PROBLEM DETAILS -
Word for word, set down the records and skip each picture.

Stored data entries
#####

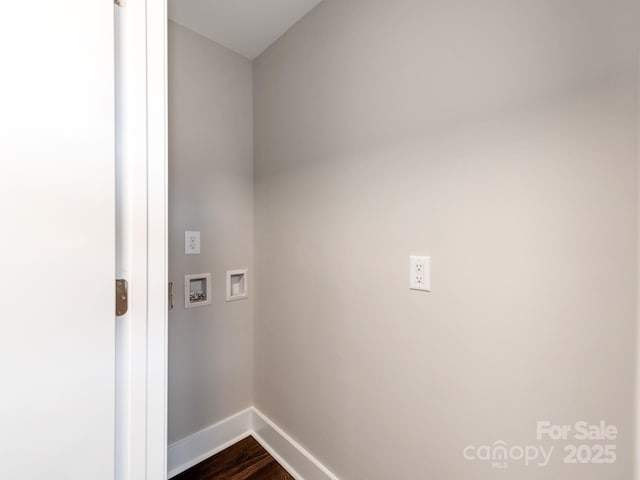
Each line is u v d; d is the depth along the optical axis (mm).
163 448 713
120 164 641
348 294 1155
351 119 1128
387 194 1008
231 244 1605
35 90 516
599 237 622
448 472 873
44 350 532
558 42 662
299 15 1343
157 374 701
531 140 704
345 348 1172
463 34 811
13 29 496
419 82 910
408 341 960
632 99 582
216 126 1534
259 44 1554
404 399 977
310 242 1329
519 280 730
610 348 615
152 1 687
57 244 542
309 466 1316
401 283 974
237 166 1630
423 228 911
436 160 875
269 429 1550
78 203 563
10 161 496
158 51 699
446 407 873
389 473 1025
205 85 1489
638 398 587
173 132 1374
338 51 1178
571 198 654
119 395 641
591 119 626
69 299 556
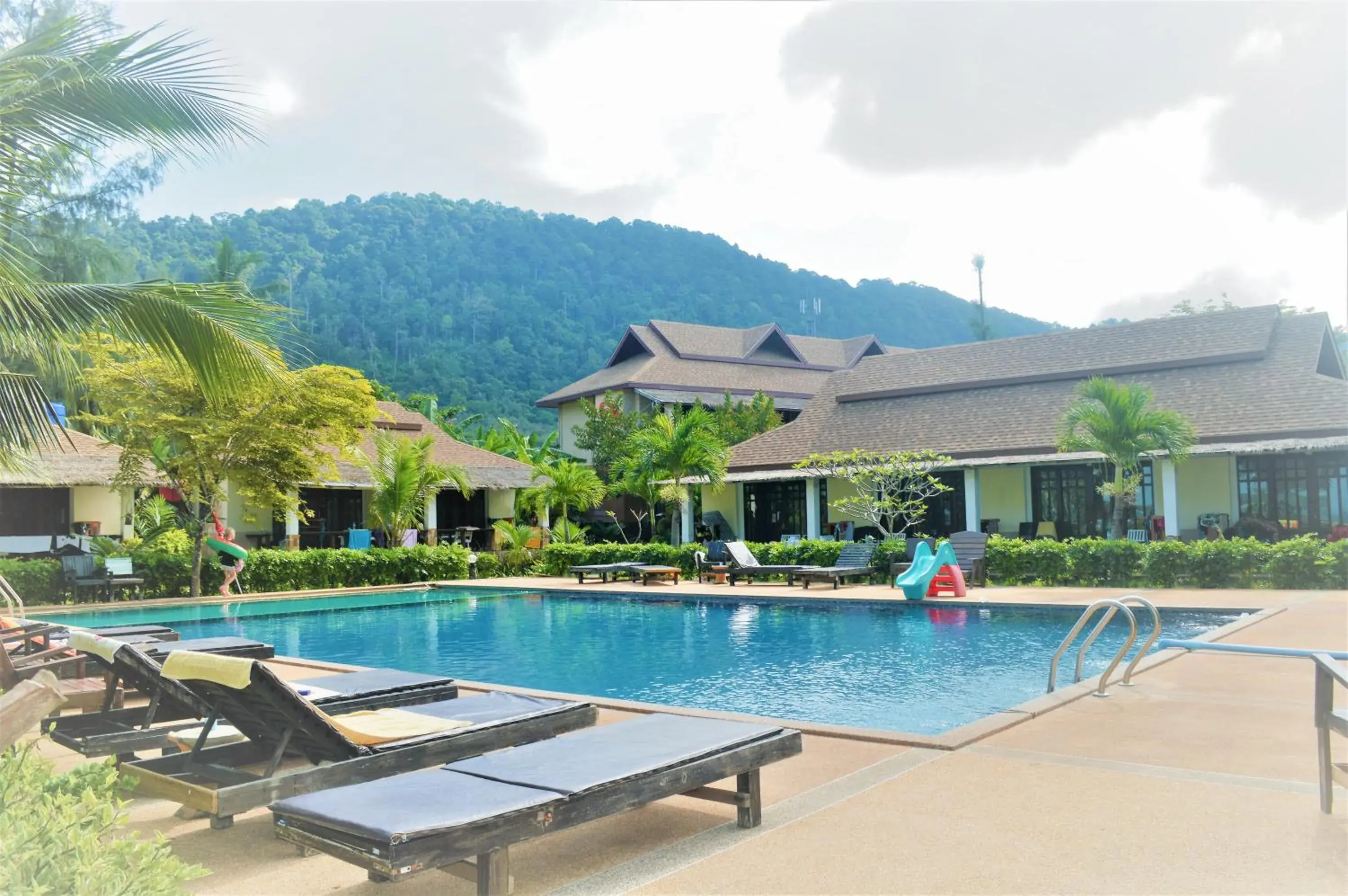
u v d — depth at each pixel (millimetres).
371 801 3572
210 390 9125
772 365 47438
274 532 29047
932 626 14625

#####

SOLUTION FOR THIS TASK -
Each line is u v d; d is the depth along the optical axis (mm).
163 448 713
120 164 641
348 294 1155
351 119 1128
387 194 1008
231 244 1605
35 90 516
599 237 622
448 472 873
44 350 532
558 42 662
299 15 1343
157 374 701
531 140 704
345 348 1172
463 34 811
13 29 496
419 82 910
408 341 960
632 99 582
216 126 1534
259 44 1554
404 399 977
310 242 1329
519 280 730
610 348 615
152 1 687
57 244 542
309 466 1316
401 283 974
237 166 1630
423 228 911
436 160 875
269 429 1550
78 203 563
10 161 496
158 51 699
446 407 873
389 473 1025
205 85 1489
638 398 587
173 132 1374
338 51 1178
571 198 654
119 395 641
591 119 626
69 299 556
u v d — depth at each pixel (millimetres).
371 801 3572
210 390 9125
772 365 47438
274 532 29047
932 626 14625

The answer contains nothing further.